This past year I’ve learned a lot about the language of silence.
When we talk with others about our lives, our minds break down our lived experience into distinct fragments that correspond roughly to different parts of speech. Nouns and verbs mostly, with conjunctions, prepositions, adverbs and adjectives sandwiched in between. We bring the hammer and chisel of language to our world, shattering what was once whole and undifferentiated into shards we can grasp, reflect upon, and discuss with others.
The more words we use, the more distinctions we create, and by far the most important of these distinctions is the sense of an independent self who lives alone in the world. But this independent self is a mirage created by language. As Ludwig Wittgenstein observed, “the sense of a separate self is only a shadow cast by grammar.”
Evoking a moment of silence in conversation with others gives us a chance to put all these pieces back together again and return, if only for a moment or two, to the way the world existed and continues to exist before we started thinking and talking about it. Through our silence, we close the distance between ourselves and others by casting a light where once there was shadow.
One of the few benefits of the ongoing pandemic is that while it has forced us into an extended period of involuntary solitude, it has simultaneously driven home a recognition of the extent to which we depend on each other. We live and work alone but have never felt more of a need to be connected to friends and family. Our relationships to those closest to us have never felt more precious.
Within this context, silence serves as a language all its own. When we sit in silence with a friend, a family member, a colleague or a client, we communicate humility, vulnerability, and gratitude. We invite our companion to share with us the deepest form of human connection – a bond that exists prior to thought and language. Silence connects us to what we have in common as human beings as opposed to what sets us apart.

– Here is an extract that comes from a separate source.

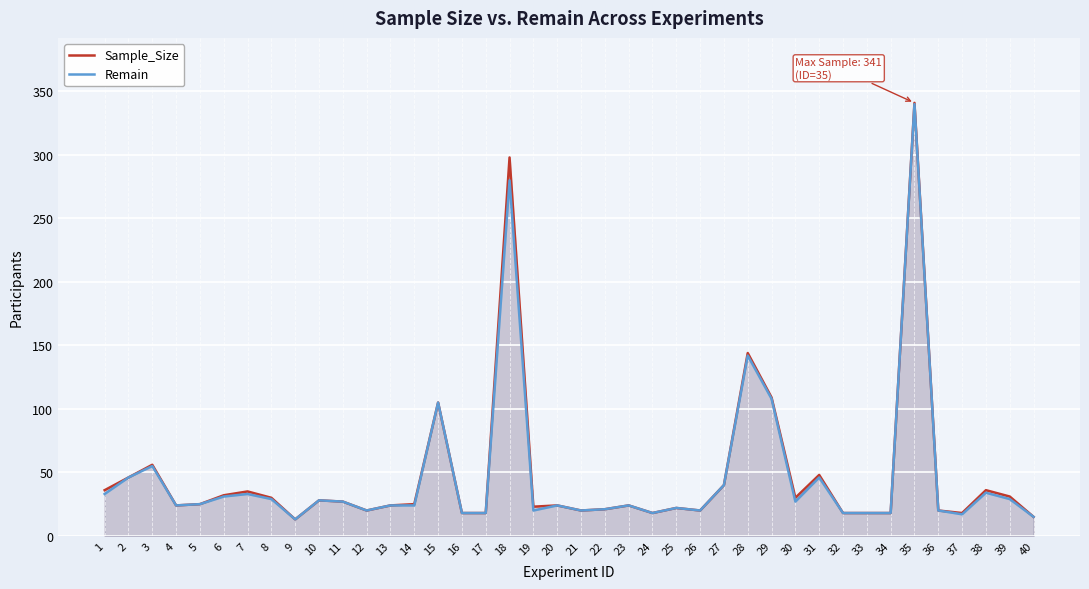

At 2, list the series in order from largest to smallest.

Sample_Size, Remain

Words distinguish us, while silence unites us.
Several years ago, while attending a silent retreat, I came across a quote by the late Irish poet and theologian John O’Donohue that the retreat organizers had taped to the door of the meditation hall:
“One of the tasks of true friendship is to listen compassionately and creatively to the hidden silences. Often secrets are not revealed in words…they lie concealed in the silence between the words or in the depth of what is unsayable between two people.”
As we prepare to rejoin our communities in person, we might use the occasion to reconsider the way we think about silence. We might think about silence not as a lack of communication, interest, or engagement, but instead as a way of communicating with others in those extraordinary moments when there simply are no words – when there’s more to be said than language can convey.